An Israeli court ruled on March 17, 2019, that banks can't enforce a blanket ban against all accounts linked to cryptocurrency. Instead, the court said, banks need to consider the specific type and scope of crypto-related activity before determining whether or not to open an account.
The case involved a lawsuit begun in May 2018 by Israminers, a bitcoin mining company based in Ukraine, against the Union Bank of Israel. The bank refused to accept deposits into the company's account, and ultimately shut the account down because much of the money in the account was related to bitcoin.

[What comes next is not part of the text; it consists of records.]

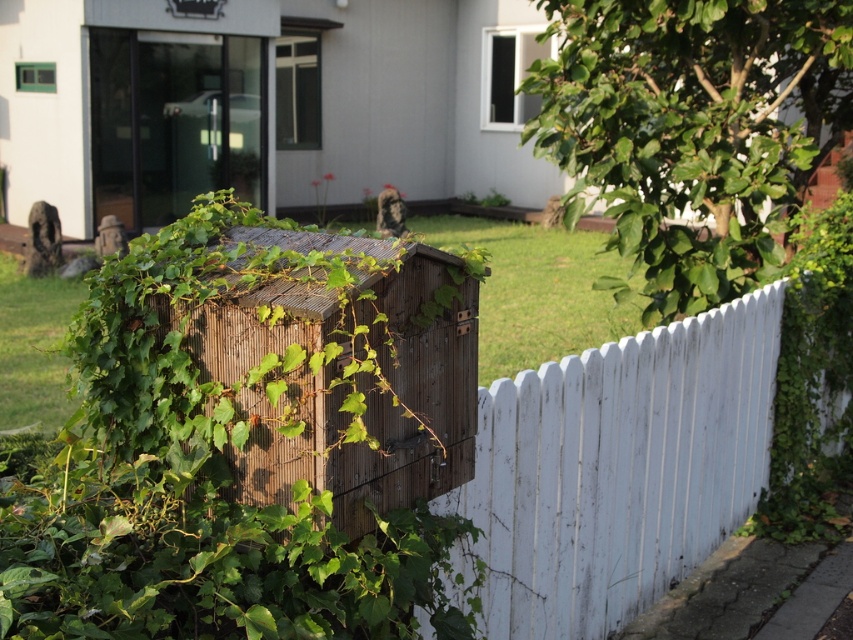
You are a gardener trying to trim the green leafy ivy at center and the white wooden fence at center. Which object is positioned higher relative to the other?

The green leafy ivy at center is above the white wooden fence at center, so it is positioned higher.

You are a gardener who wants to trim the green leafy ivy at center and the white wooden fence at center. Which object is located to the left of the other?

The green leafy ivy at center is positioned on the left side of white wooden fence at center.

You are a gardener planning to trim the green leafy ivy at center and the white wooden fence at center. Which object requires more horizontal space to maintain its current appearance?

The white wooden fence at center requires more horizontal space to maintain its current appearance because the green leafy ivy at center is narrower than the white wooden fence at center.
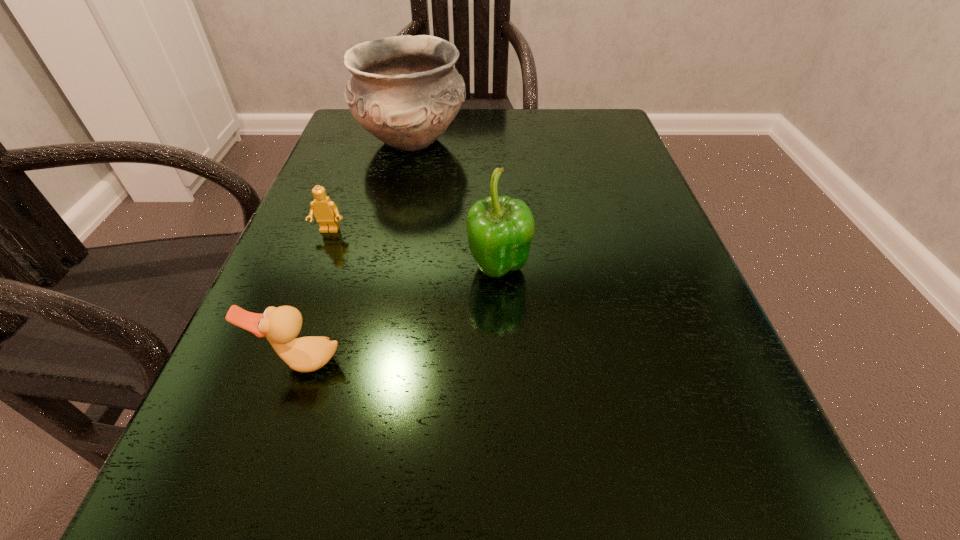
Locate an element on the screen. Image resolution: width=960 pixels, height=540 pixels. free space between the pottery and the nearest object is located at coordinates tap(356, 252).

Select which object is the third closest to the pottery. Please provide its 2D coordinates. Your answer should be formatted as a tuple, i.e. [(x, y)], where the tuple contains the x and y coordinates of a point satisfying the conditions above.

[(281, 325)]

Select which object appears as the third closest to the pottery. Please provide its 2D coordinates. Your answer should be formatted as a tuple, i.e. [(x, y)], where the tuple contains the x and y coordinates of a point satisfying the conditions above.

[(281, 325)]

Identify the location of free space in the image that satisfies the following two spatial constraints: 1. on the front side of the third farthest object; 2. on the left side of the farthest object. (383, 269).

Where is `free space that satisfies the following two spatial constraints: 1. on the front side of the bell pepper; 2. on the left side of the pottery`? The height and width of the screenshot is (540, 960). free space that satisfies the following two spatial constraints: 1. on the front side of the bell pepper; 2. on the left side of the pottery is located at coordinates (383, 269).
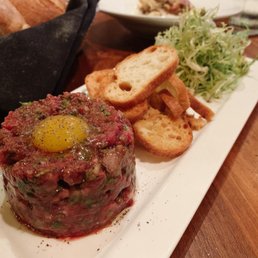
Find the location of `back white porcelain plate`. back white porcelain plate is located at coordinates (126, 5), (126, 244).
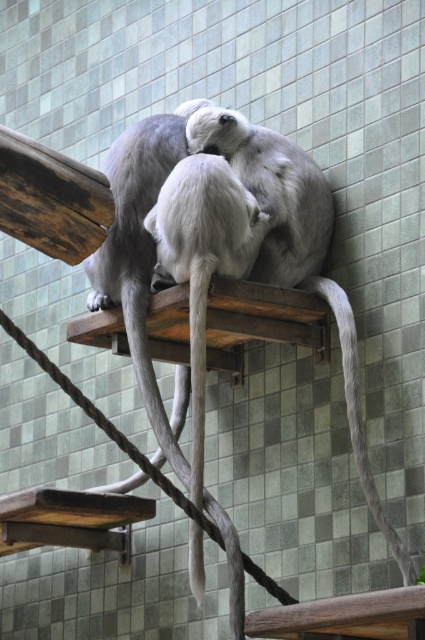
Question: Can you confirm if gray furry tail at center is positioned above gray matte tail at lower right?

Choices:
 (A) no
 (B) yes

Answer: (A)

Question: Which point appears closest to the camera in this image?

Choices:
 (A) (319, 289)
 (B) (138, 324)

Answer: (B)

Question: Does gray furry tail at center have a lesser width compared to gray matte tail at lower right?

Choices:
 (A) yes
 (B) no

Answer: (B)

Question: Which point is farther from the camera taking this photo?

Choices:
 (A) (144, 384)
 (B) (342, 312)

Answer: (A)

Question: Does gray furry tail at center appear on the left side of gray matte tail at lower right?

Choices:
 (A) yes
 (B) no

Answer: (A)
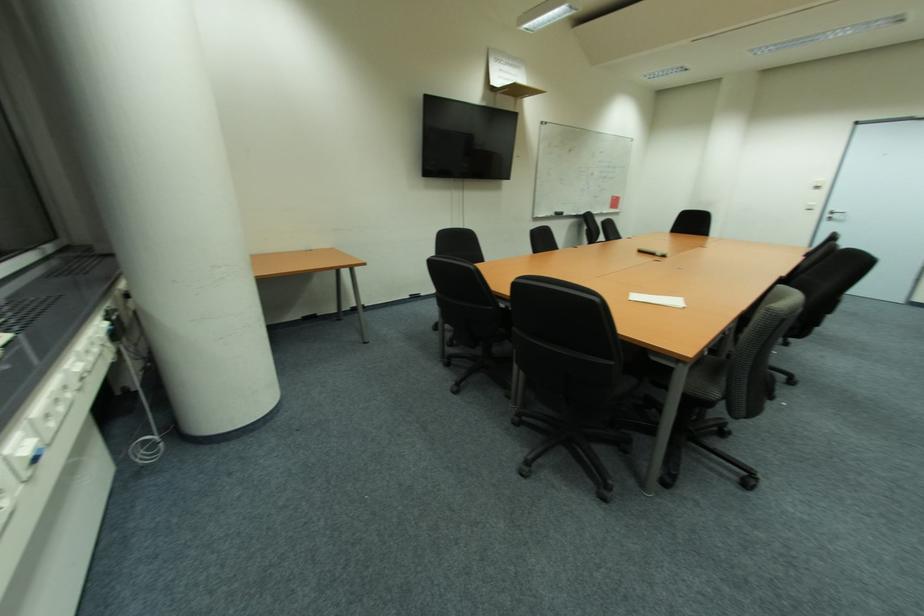
This screenshot has height=616, width=924. Identify the location of black chair sitting surface. (715, 376).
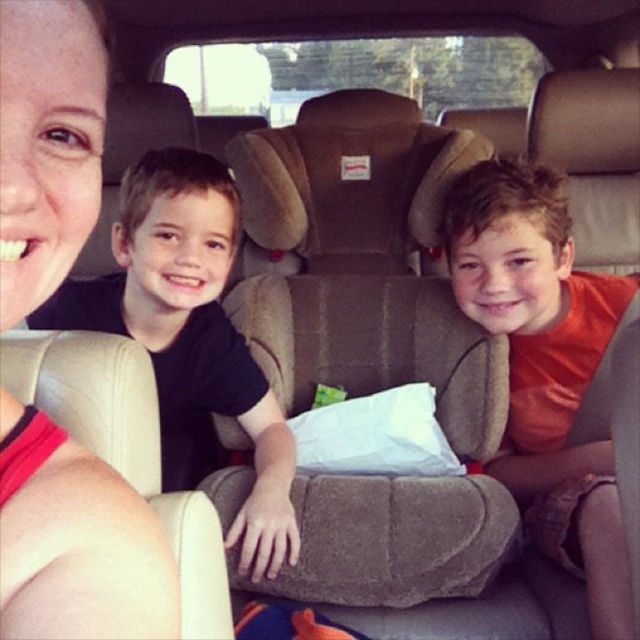
Question: Does orange cotton shirt at center have a lesser width compared to black matte shirt at center?

Choices:
 (A) no
 (B) yes

Answer: (B)

Question: Is matte pink tank top at upper left bigger than black matte shirt at center?

Choices:
 (A) yes
 (B) no

Answer: (B)

Question: Which object is positioned closest to the matte pink tank top at upper left?

Choices:
 (A) orange cotton shirt at center
 (B) black matte shirt at center

Answer: (B)

Question: Among these objects, which one is nearest to the camera?

Choices:
 (A) orange cotton shirt at center
 (B) black matte shirt at center

Answer: (A)

Question: Estimate the real-world distances between objects in this image. Which object is farther from the matte pink tank top at upper left?

Choices:
 (A) black matte shirt at center
 (B) orange cotton shirt at center

Answer: (B)

Question: Can you confirm if matte pink tank top at upper left is positioned to the right of orange cotton shirt at center?

Choices:
 (A) yes
 (B) no

Answer: (B)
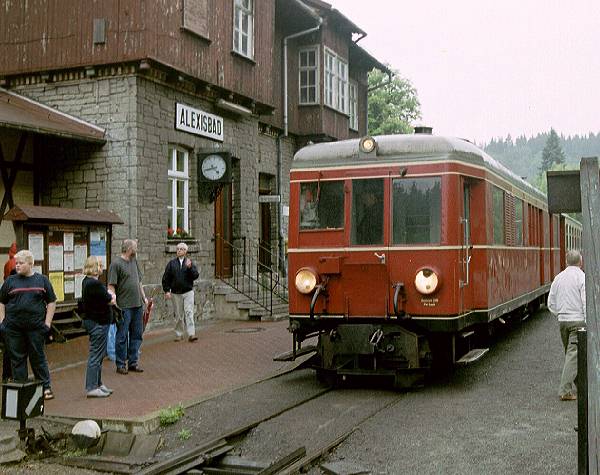
Identify the location of bulletins. (76, 255), (61, 261), (31, 241), (59, 280), (70, 281), (95, 245), (95, 235), (61, 240).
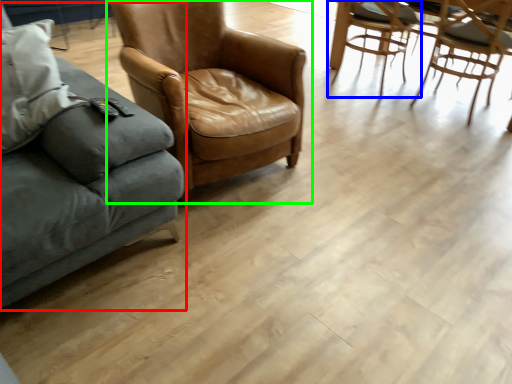
Question: Which object is positioned closest to studio couch (highlighted by a red box)? Select from chair (highlighted by a blue box) and chair (highlighted by a green box).

Choices:
 (A) chair
 (B) chair

Answer: (B)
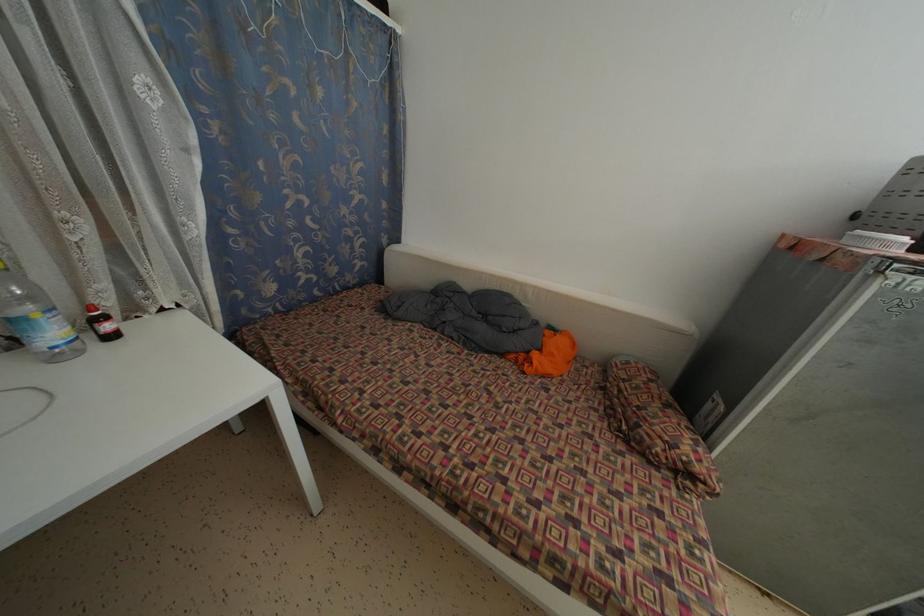
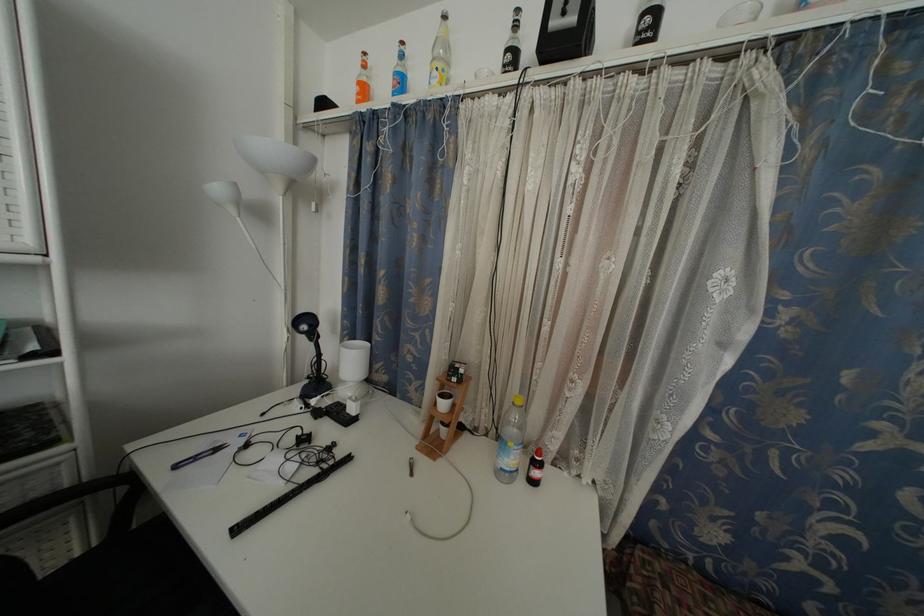
Question: Based on the continuous images, in which direction is the camera rotating? Reply with the corresponding letter.

Choices:
 (A) Left
 (B) Right
 (C) Up
 (D) Down

Answer: (A)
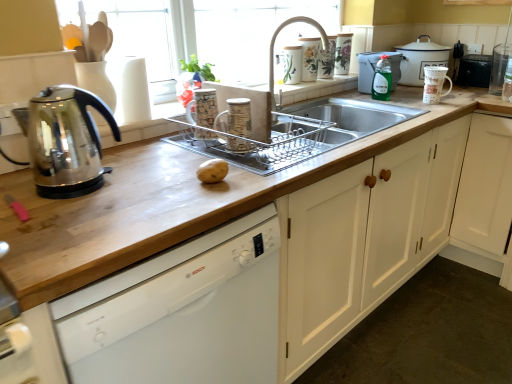
The height and width of the screenshot is (384, 512). Identify the location of free space in front of matte ceramic mug at upper center, which is the 6th appliance from right to left. (238, 163).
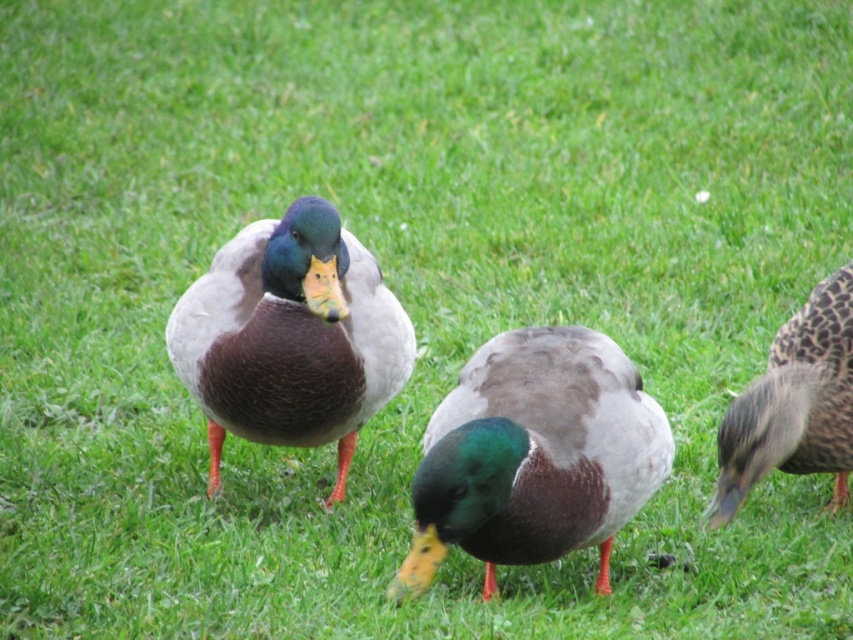
Question: Does green glossy duck at center lie in front of brown speckled feathers at right?

Choices:
 (A) yes
 (B) no

Answer: (A)

Question: Considering the real-world distances, which object is farthest from the shiny brown duck at center?

Choices:
 (A) brown speckled feathers at right
 (B) green glossy duck at center

Answer: (A)

Question: Which object appears farthest from the camera in this image?

Choices:
 (A) shiny brown duck at center
 (B) brown speckled feathers at right
 (C) green glossy duck at center

Answer: (B)

Question: Which point is closer to the camera taking this photo?

Choices:
 (A) (798, 445)
 (B) (502, 372)

Answer: (B)

Question: Is shiny brown duck at center behind brown speckled feathers at right?

Choices:
 (A) yes
 (B) no

Answer: (B)

Question: Does shiny brown duck at center have a greater width compared to brown speckled feathers at right?

Choices:
 (A) yes
 (B) no

Answer: (A)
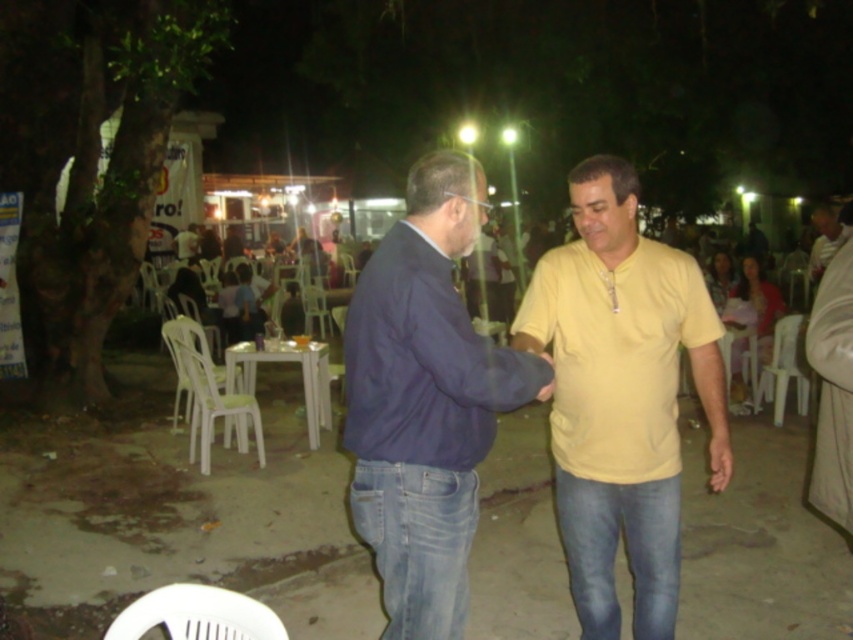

The bank's position was that allowing crypto-related activity within accounts that it managed put it at risk of facilitating money laundering. As a result, it decided as early as 2014 to refuse to provide services related to virtual currencies.
The bank argued in court that it had notified the Supervisor of Banks, the Israeli government agency that oversees the banking industry, of its policy and was not told that it would pose a problem.
However, in a March 17, 2019, ruling, judge Limor Bibi wrote that the bank's policy was too broad, according to the Israeli newspaper Calcalist. It is "unreasonable," he wrote, for banks to adopt a "sweeping policy" under which they ban all activity related to bitcoin or other cryptocurrency.
That said, Bibi also wrote that banks are within their rights to refuse to provide services for customers operating in the crypto economy if a bank has a legitimate reason to believe that the customers might be seeking to launder money.
In short, then, the court upheld the right of banks to refuse to provide services for crypto-related activities if they might violate the law. But banks can't ban deposits or accounts simply because they involve crypto.
Broadly speaking, the ruling aligns with the recommendations released earlier this month by Israel's financial regulator regarding the crypto economy. The report encourages the government to support crypto companies while emphasizing the importance of disclosures and oversight of crypto activity.